The team expanded on this experiment by using CRISPRs to mutate a gene responsible for causing a form of a blinding eye disease known as retinitis pigmentosa in human stem cells. Sequencing the genes from these cells afterward showed that their technique was successful, suggesting its utility for studying or eventually treating this and any number of other genetic disorders.

The researchers’ further analysis showed that target sites in the genome beginning with A are more often found near disease genes, making the modified CRISPR even more useful for targeting areas of DNA that researchers find most interesting.

“This new method gives us a lot more flexibility for genetic engineering,” said research team leader Donald Zack, M.D., Ph.D., the Guerrieri Family Professor of Ophthalmology in the Center for Genetic Engineering and Molecular Ophthalmology at the Wilmer Institute and Dr.
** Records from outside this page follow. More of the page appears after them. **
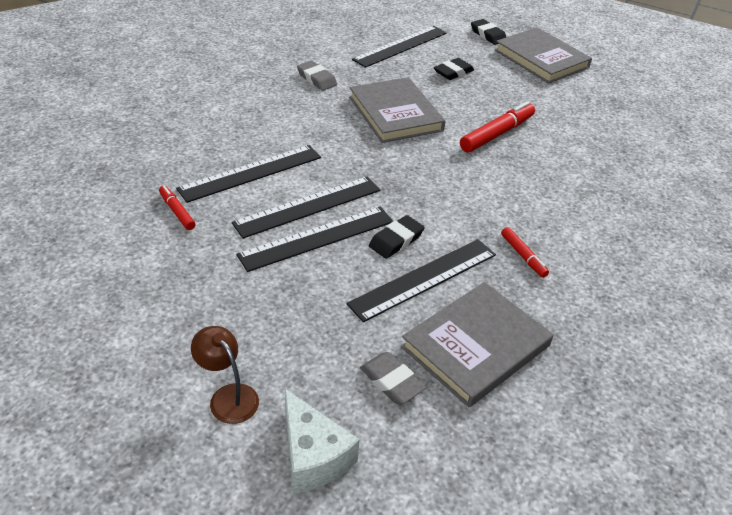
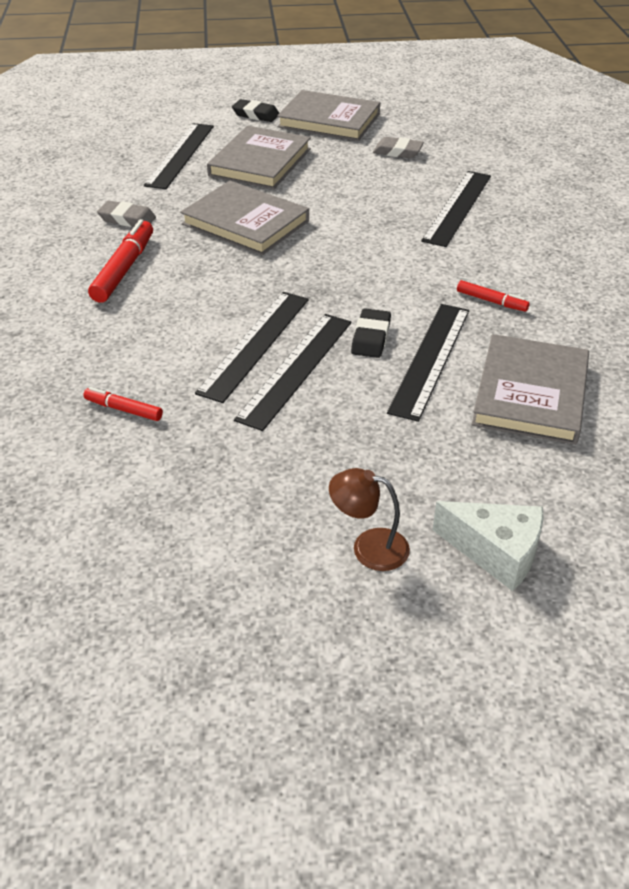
camera: 30 degrees left, 0 degrees up
(251, 173) = (160, 338): black ruler -> black ruler (457, 207)
(391, 381) = (494, 457): grey eraser -> grey eraser (397, 152)
(453, 72) = (260, 162): black eraser -> grey book
(497, 134) = (360, 204): red marker -> red marker (124, 269)

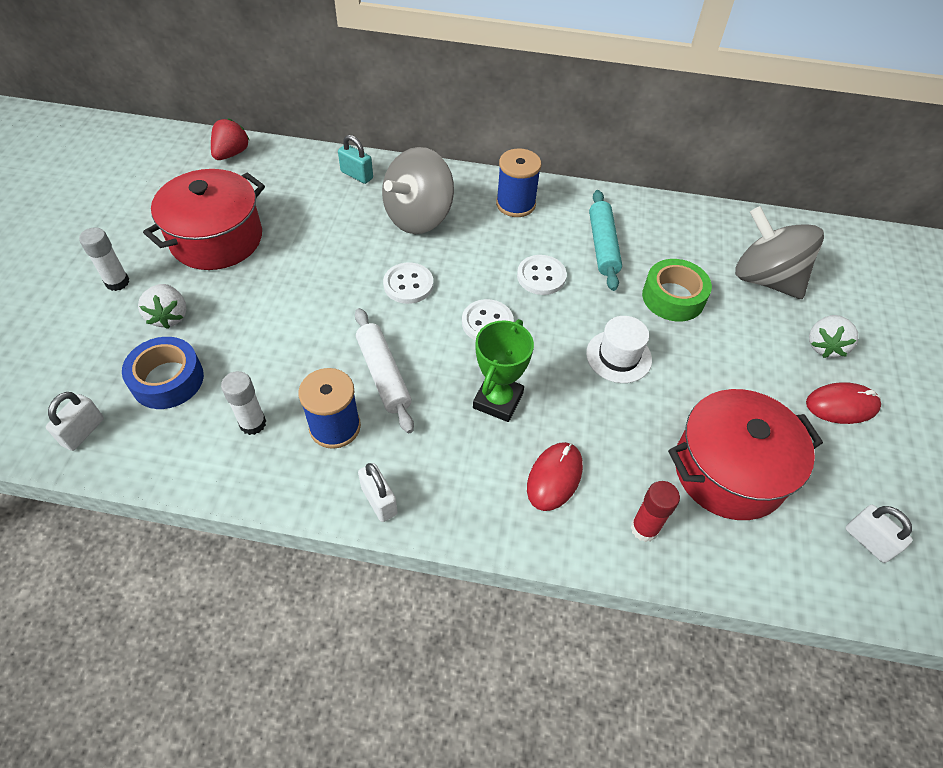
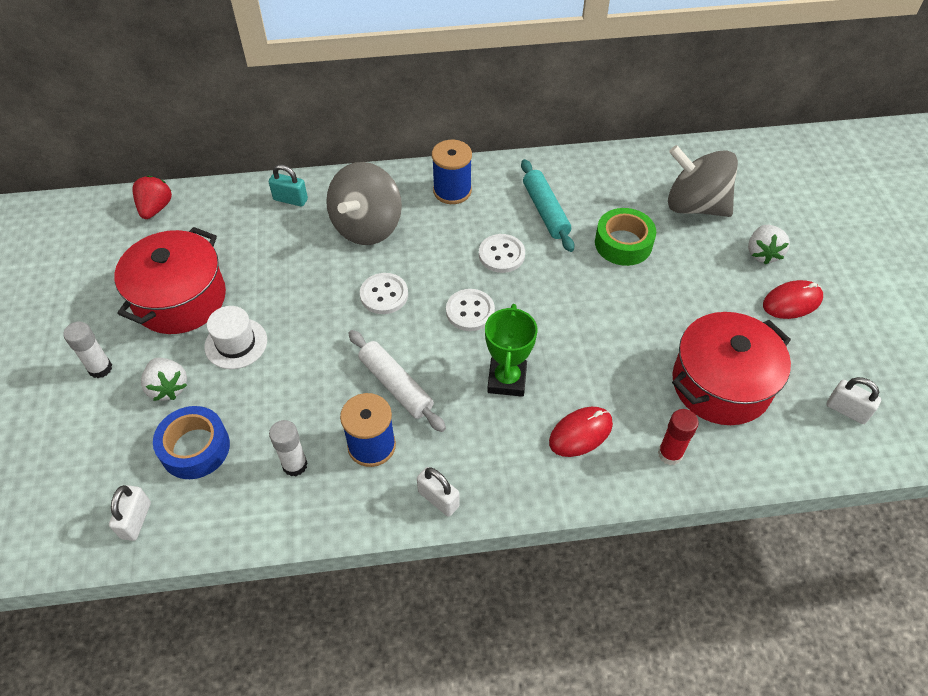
camera: 15 degrees left, 0 degrees up
(554, 477) = (580, 433): red mouse -> red mouse turned 45 degrees clockwise
(618, 356) = (596, 310): white hat -> white hat (236, 343)

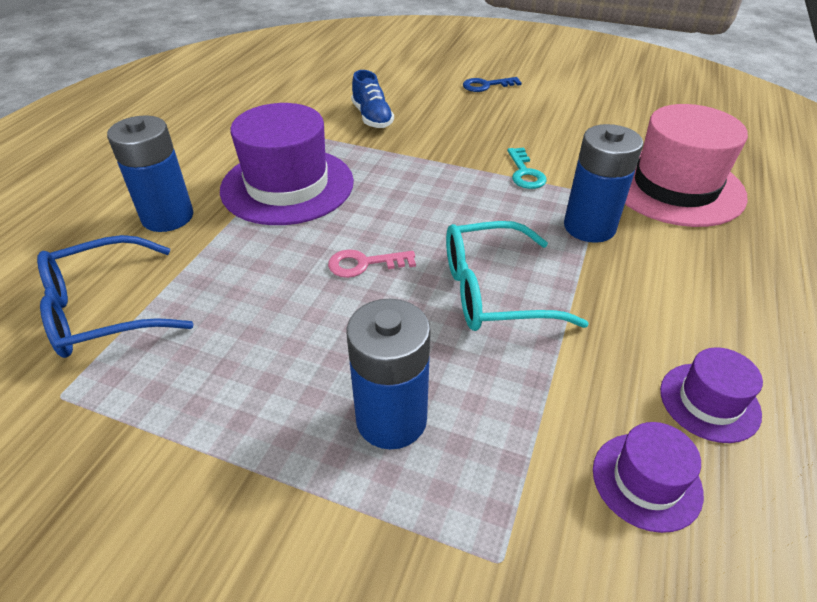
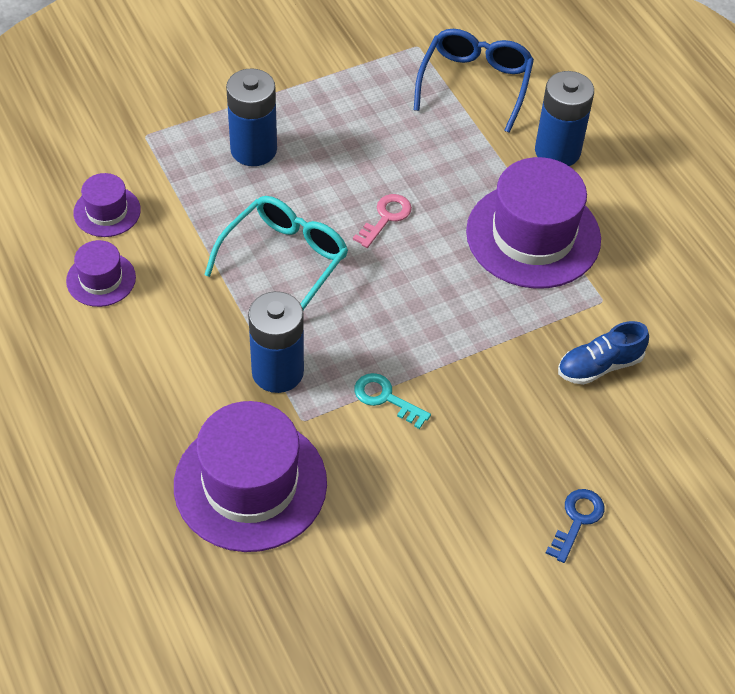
camera: 130 degrees right, 10 degrees up
(372, 117) = (599, 366): blue shoe -> blue shoe turned 45 degrees counterclockwise
(675, 187) = (250, 484): pink hat -> purple hat

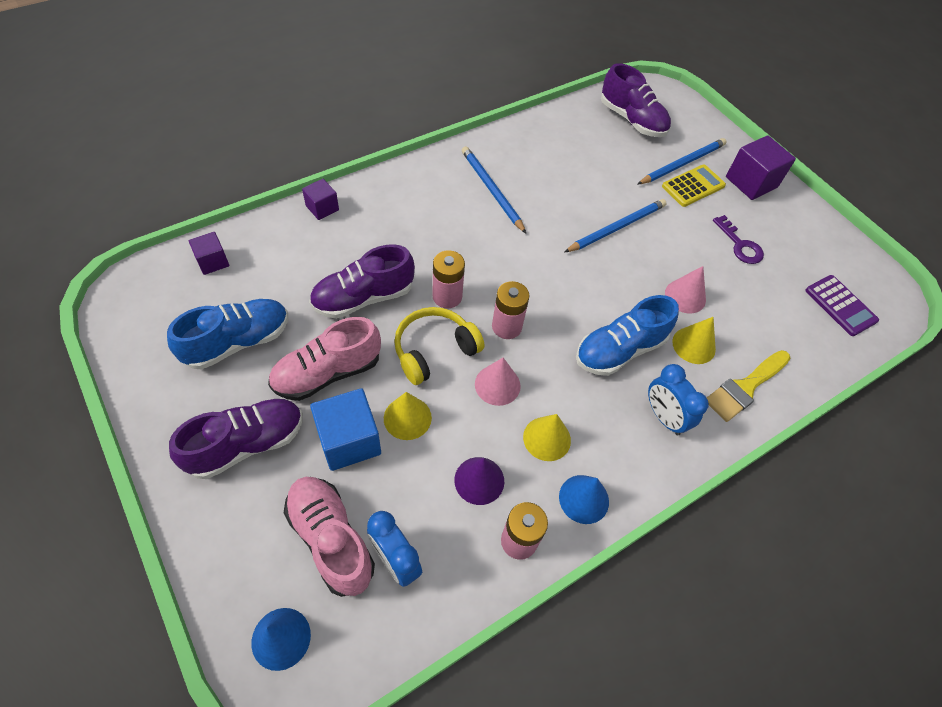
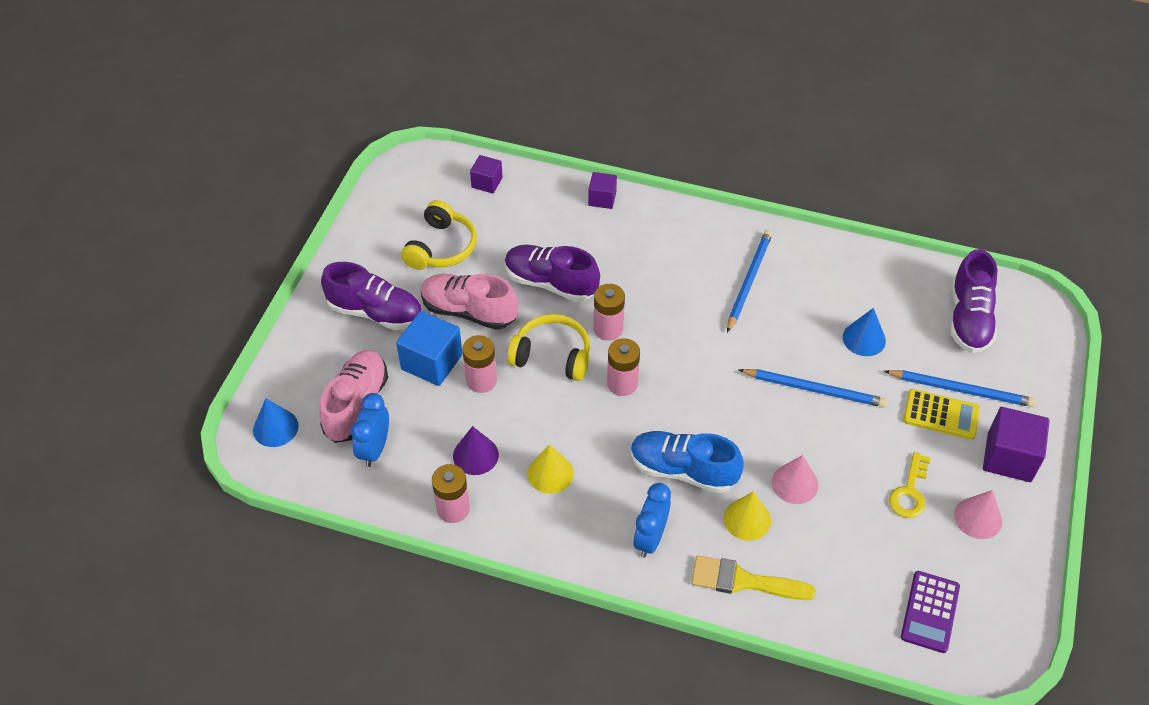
camera: 55 degrees right, 5 degrees down
(238, 342) = (441, 247): blue shoe -> yellow headphones
(407, 418) = (481, 380): yellow cone -> pink battery
(497, 385) = (564, 413): pink cone -> pink cone (978, 518)
(584, 499) = (523, 528): blue cone -> blue cone (864, 339)
(740, 245) = (909, 492): purple key -> yellow key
Ranganathan’s mentor. “The old technique is like an express train that can only make stops every few miles along DNA. This new technique is like a local train—we can generate mutations more efficiently than we ever could before.”

Concluding remarks from the Nature Communications paper take stock of CRISPR (an acronym for DNA segments known as clustered regularly interspaced short palindromic repeat, which refers to the biological origin of the method), emphasizing its demonstrated utility and anticipating where it may yet go.

“With enhanced CRISPR targeting through judicious site selection, improved Cas9 variants, optimized gRNA architecture, or additional cofactors, an increase in specificity throughout the targeting sequence will likely result, placing greater importance on the identity of the 5′ nucleotide,” the authors predicted. “As a research tool, this will allow for greater manipulation of the genome while minimizing confounding mutations, and for future clinical applications, high-targeting densities coupled with high-fidelity target recognition will be paramount to delivering safe and effective therapeutics.”